I don't think this is an accident. I think good, solid, OOA&D is hard because there are so many times when a method isn't clearly belonging to one object, or another - and the language might not be set up to have stand-alone functions as an alternative - Java, Scala. So they have to go somewhere, and that means that things get tossed into the closest reasonable object - as long as it's "close enough". But then 6 months later, it's a disaster. No one remembers why each method is on these objects... and the circular references require interfaces, and then implementations of those interfaces... and it just gets to be a mess.
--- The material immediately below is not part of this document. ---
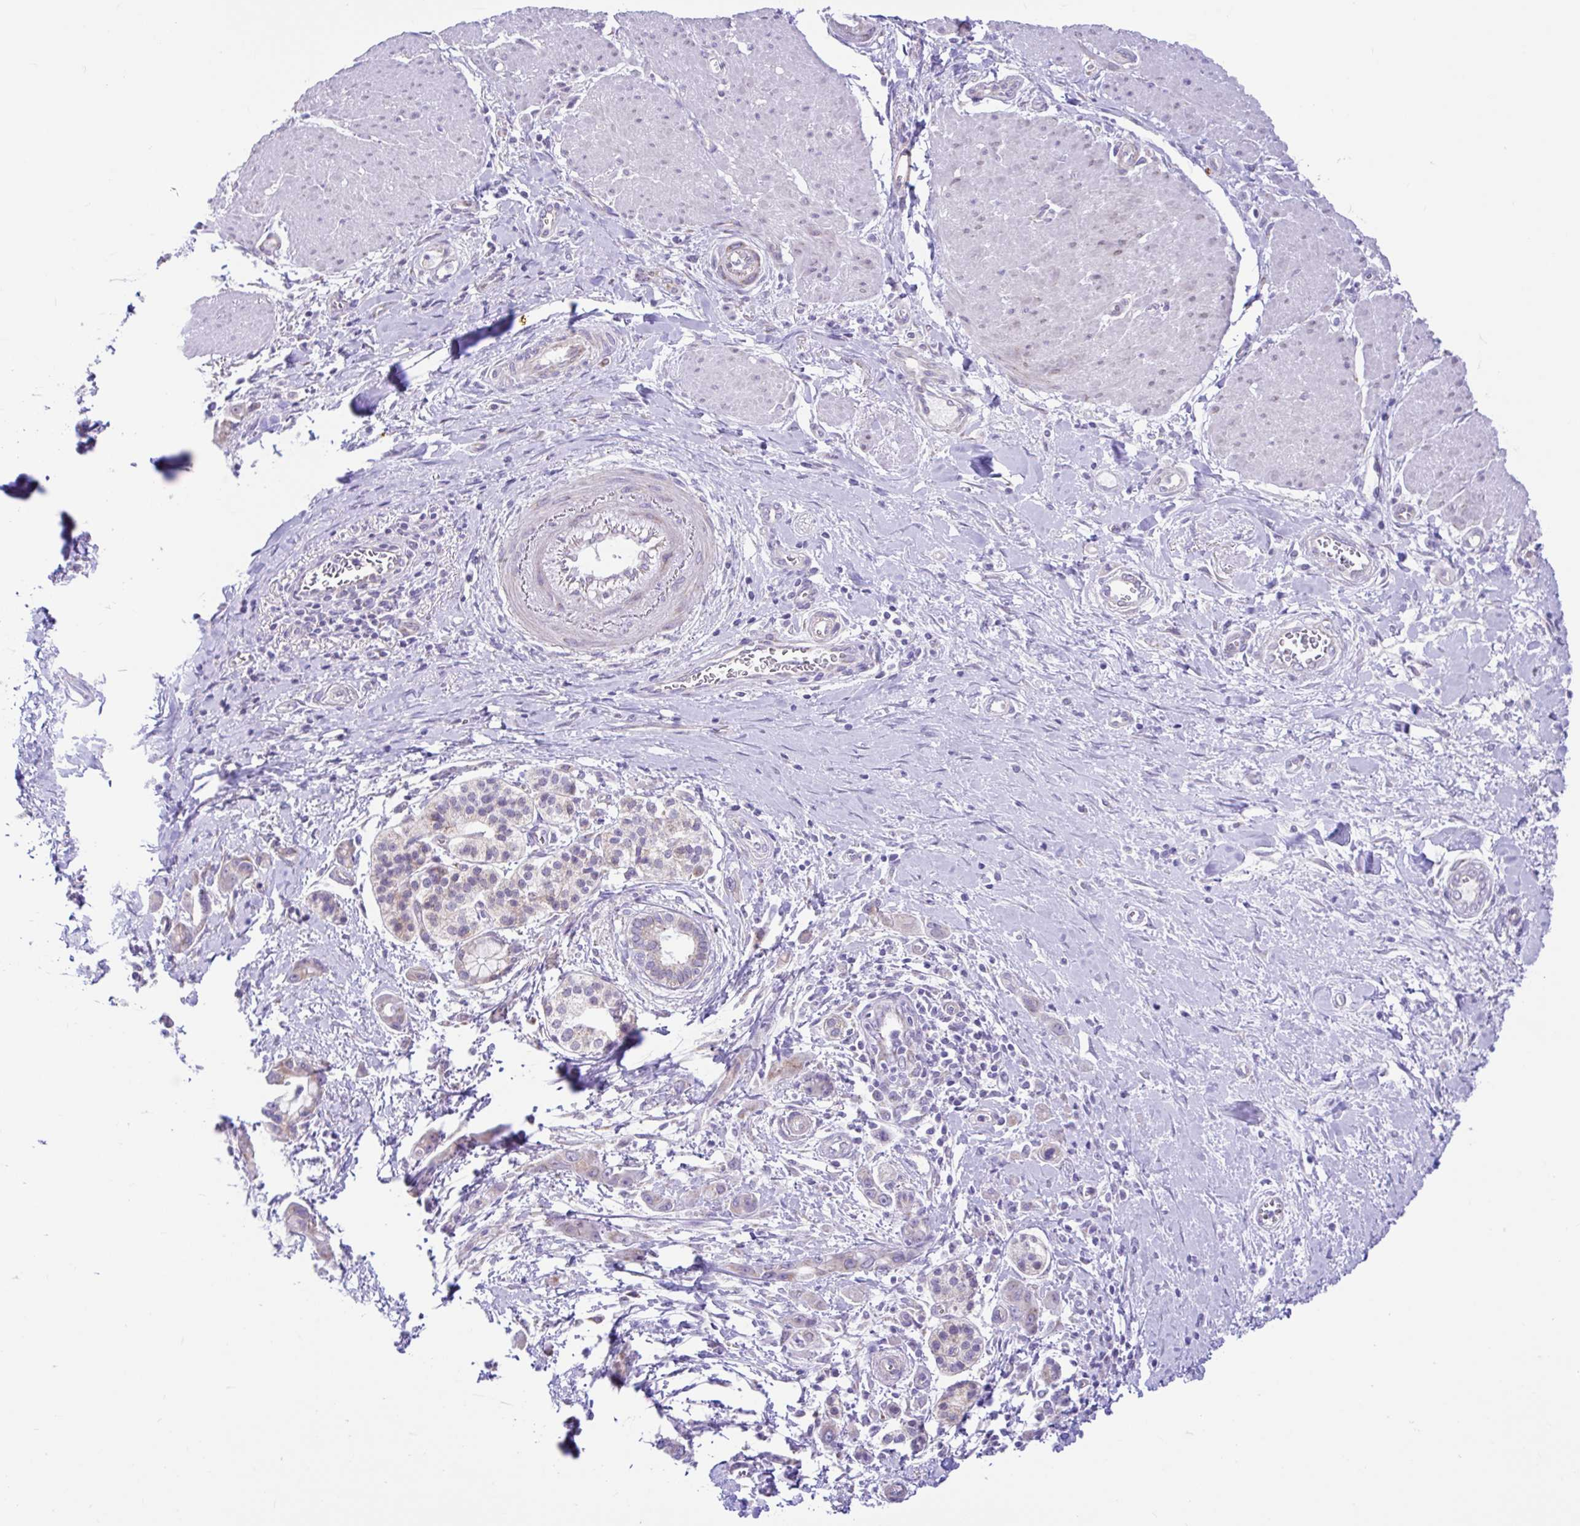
{"staining": {"intensity": "weak", "quantity": "25%-75%", "location": "cytoplasmic/membranous"}, "tissue": "pancreatic cancer", "cell_type": "Tumor cells", "image_type": "cancer", "snomed": [{"axis": "morphology", "description": "Adenocarcinoma, NOS"}, {"axis": "topography", "description": "Pancreas"}], "caption": "Pancreatic cancer stained with a brown dye reveals weak cytoplasmic/membranous positive staining in about 25%-75% of tumor cells.", "gene": "NDUFS2", "patient": {"sex": "male", "age": 68}}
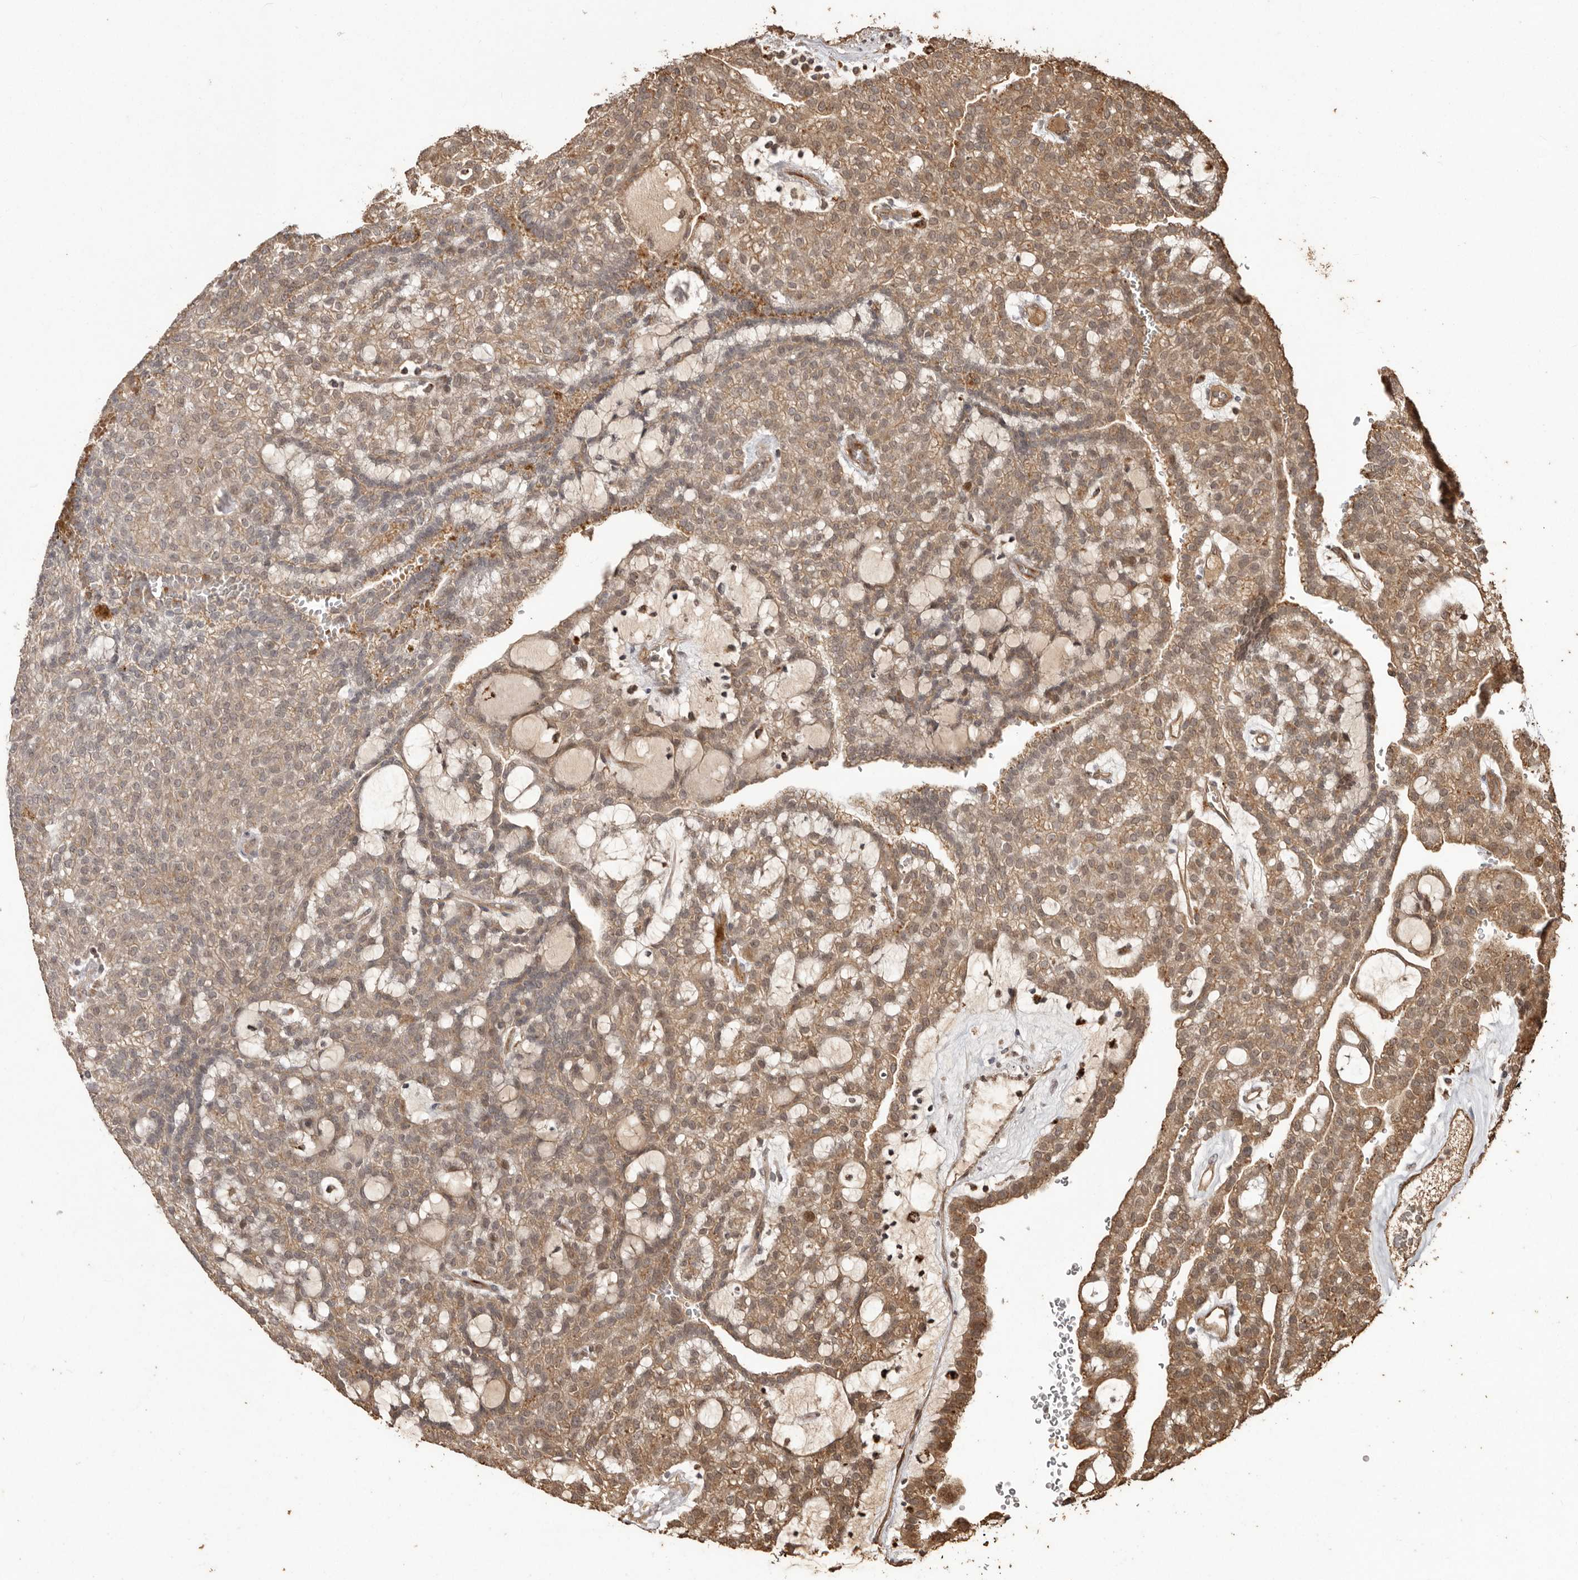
{"staining": {"intensity": "moderate", "quantity": ">75%", "location": "cytoplasmic/membranous"}, "tissue": "renal cancer", "cell_type": "Tumor cells", "image_type": "cancer", "snomed": [{"axis": "morphology", "description": "Adenocarcinoma, NOS"}, {"axis": "topography", "description": "Kidney"}], "caption": "Protein expression analysis of renal cancer (adenocarcinoma) shows moderate cytoplasmic/membranous staining in approximately >75% of tumor cells.", "gene": "NUP43", "patient": {"sex": "male", "age": 63}}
What I believe is that the simpler the code, the better. This means more abstract. More critical thinking, and less "let's just hammer this out" work. I'm sure there are folks that can do a good job on an OOA&D project - and it could be massive and complex... but those people are rare - very rare. And in general, you end up with really bad objects that create horrible inclusion requirements, and even worse threading issues - because it all mutable, and you just have systems that can't get larger than a certain size.
That's not good. Math doesn't work that way. Neither should coding.